Contact: Benoit Baudry (benoit.baudry@inria.fr)
Keywords: software diversity, program transformation, approximate computation, program synthesis

Description

Program synthesis [5] and software diversification [2] are two very active research areas and this Master internship aims at exploring how the former can serve the purpose of the latter.
Program synthesis [5] consists in automating the task of discovering programs that realize user intent. There exist many techniques to achieve this challenging goal, which vary according to three main dimensions: how to express user intent, how to express the program, how to search the space of different programs. In this work, we focus input/output et trace-based descriptions of user intent and the Java language to express programs. We shall explore different techniques for searching the space of programs.
The automatic diversification of programs can serve different purposes: fault-tolerance through N-version design, security through randomization or correctness / quality trade-offs through the synthesis of variants that enhance certain quality factors such as energy of memory. The latter type of of diversification proceeds as follows [8, 9]: given a program and its test suite, transform the program, check if the test suite still passes, if yes evaluate the performance of the variant. We have developed such a procedure to synthesize sosie programs in Java, i.e., program variants that pass the same test suite as the original [1].

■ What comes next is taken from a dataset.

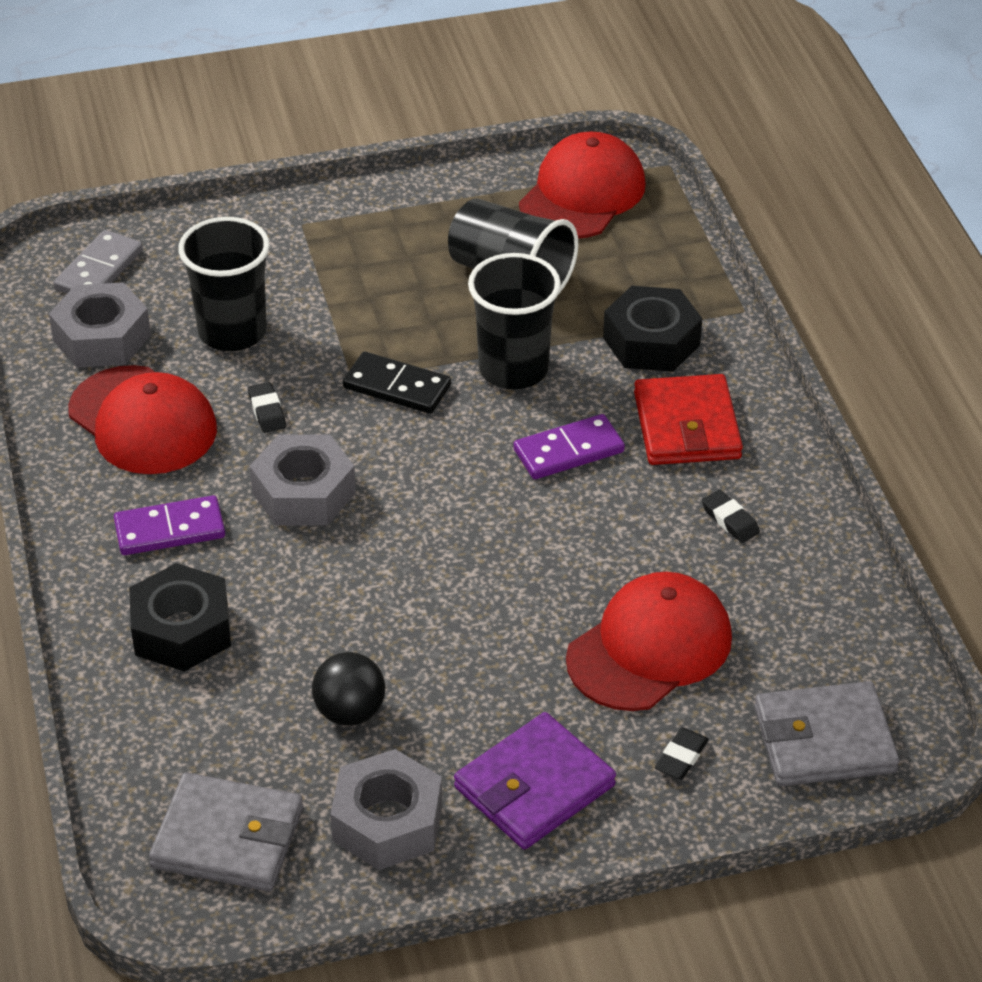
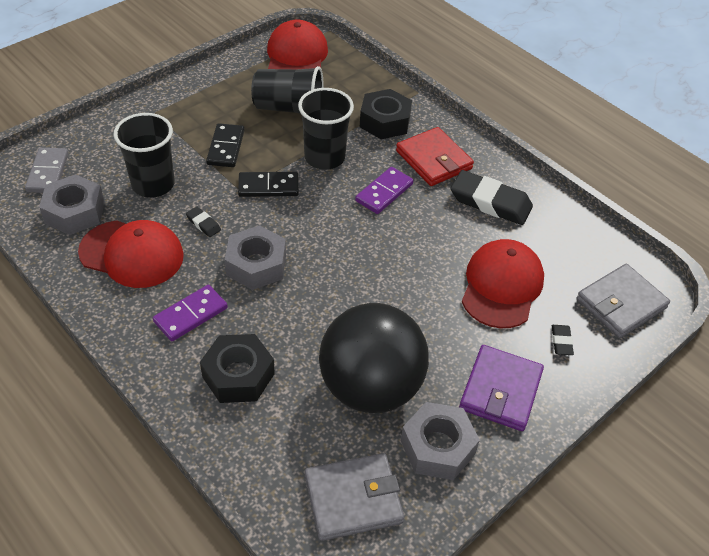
camera: 30 degrees left, 5 degrees up
black ball [312,652,385,726] -> black ball [319,303,429,413], size x2.26
black eraser [702,490,760,543] -> black eraser [450,170,533,225], size x2.22
none -> black domino [206,123,245,167]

We have observed that when running a test suite against a program under test, some methods executed thousands of times by hundreds of test cases. Focusing on these highly tested methods, it is possible to collect very rich input/output and trace-based micro specifications.
This work will investigate how the collection of rich specifications on some program regions can be exploited to automatically synthesize new versions of these regions. The production of completely new, synthetic code for highly tested code regions would provide a radical diversification technique, which remains in the original program’s behavioral envelop. We shall investigate the synthesis of loop-free programs [7, 6], as well a more local techniques to replace some specific instructions [3] or method sequences [4].

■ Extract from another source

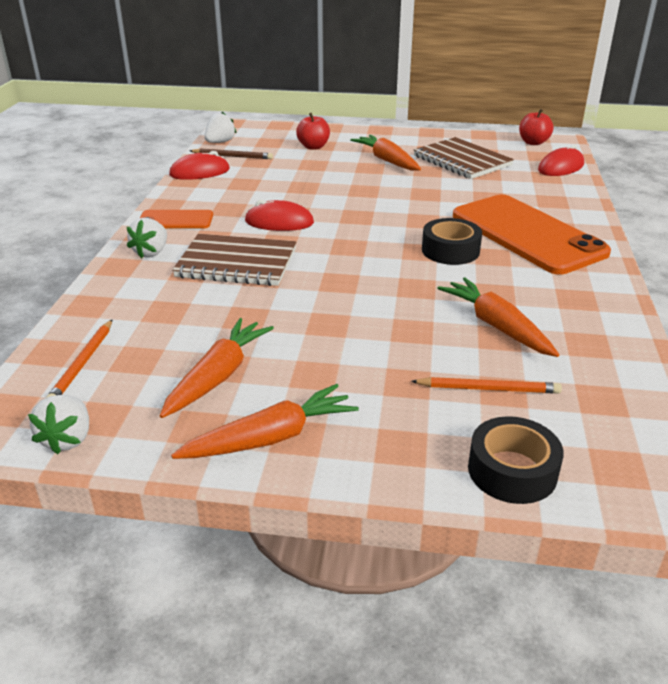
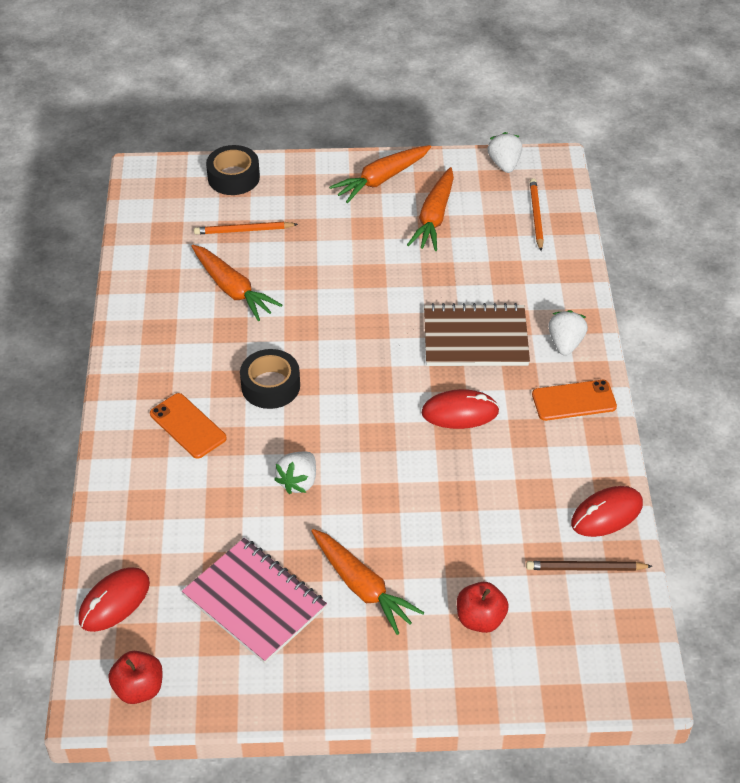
camera: 170 degrees right, 15 degrees up
white strawberry [204,112,237,143] -> white strawberry moved to [274,452,316,494]
brown notebook [414,137,514,179] -> pink notebook [182,538,327,663]
orange phone [453,194,611,275] -> orange phone [150,393,227,459], size x0.48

The applicant should have previous experience in software engineering and program analysis, as well as a taste for program transformation and experimental science.

References

[1] B. Baudry, S. Allier, and M. Monperrus. Tailored source code transformations to synthesize computationally diverse program variants. In Proc. of ISSTA, pages 149–159, CA, USA, 2014.
[2] B. Baudry and M. Monperrus. The multiple facets of software diversity: Recent developments in year 2000 and beyond. ACM Computing Survey, 2015.

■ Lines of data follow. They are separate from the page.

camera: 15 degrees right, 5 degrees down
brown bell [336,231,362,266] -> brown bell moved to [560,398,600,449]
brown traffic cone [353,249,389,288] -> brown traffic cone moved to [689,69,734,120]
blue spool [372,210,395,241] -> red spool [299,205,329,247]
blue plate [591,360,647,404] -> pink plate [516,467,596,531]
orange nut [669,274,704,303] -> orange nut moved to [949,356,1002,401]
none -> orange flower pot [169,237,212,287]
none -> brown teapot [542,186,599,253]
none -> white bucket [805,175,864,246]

[3] J. Galenson, P. Reames, R. Bodik, B. Hartmann, and K. Sen. Codehint: Dynamic and interactive synthesis of code snippets. In Proc. of ICSE, pages 653–663, 2014.
[4] A. Goffi, A. Gorla, A. Mattavelli, M. Pezzè, and P. Tonella. Search-based synthesis of equivalent method sequences. In Proceedings of the 22nd ACM SIGSOFT International Symposium on Foundations of Software Engineering, pages 366–376. ACM, 2014.
[5] S. Gulwani. Dimensions in program synthesis. In Proceedings of the 12th international ACM SIGPLAN symposium on Principles and practice of declarative programming, pages 13–24. ACM, 2010.
[6] S. Gulwani, S. Jha, A. Tiwari, and R. Venkatesan. Synthesis of loop-free programs. In ACM SIGPLAN Notices, volume 46, pages 62–73. ACM, 2011.
[7] S. Jha, S. Gulwani, S. Seshia, A. Tiwari, et al. Oracle-guided component-based program synthesis. In Proc. of the Int. Conf on Software Engineering (ICSE), volume 1, pages 215–224. IEEE, 2010.
[8] M. Rinard, C. Cadar, and H. H. Nguyen. Exploring the acceptability envelope. In Proc. of the Conf. on Object-oriented programming, Systems, Languages, and Applications (OOPSLA), pages 21–30. ACM, 2005.
[9] E. Schulte, Z. P. Fry, E. Fast, W. Weimer, and S. Forrest. Software mutational robustness. Genetic Programming and Evolvable Machines, pages 1–32, 2013.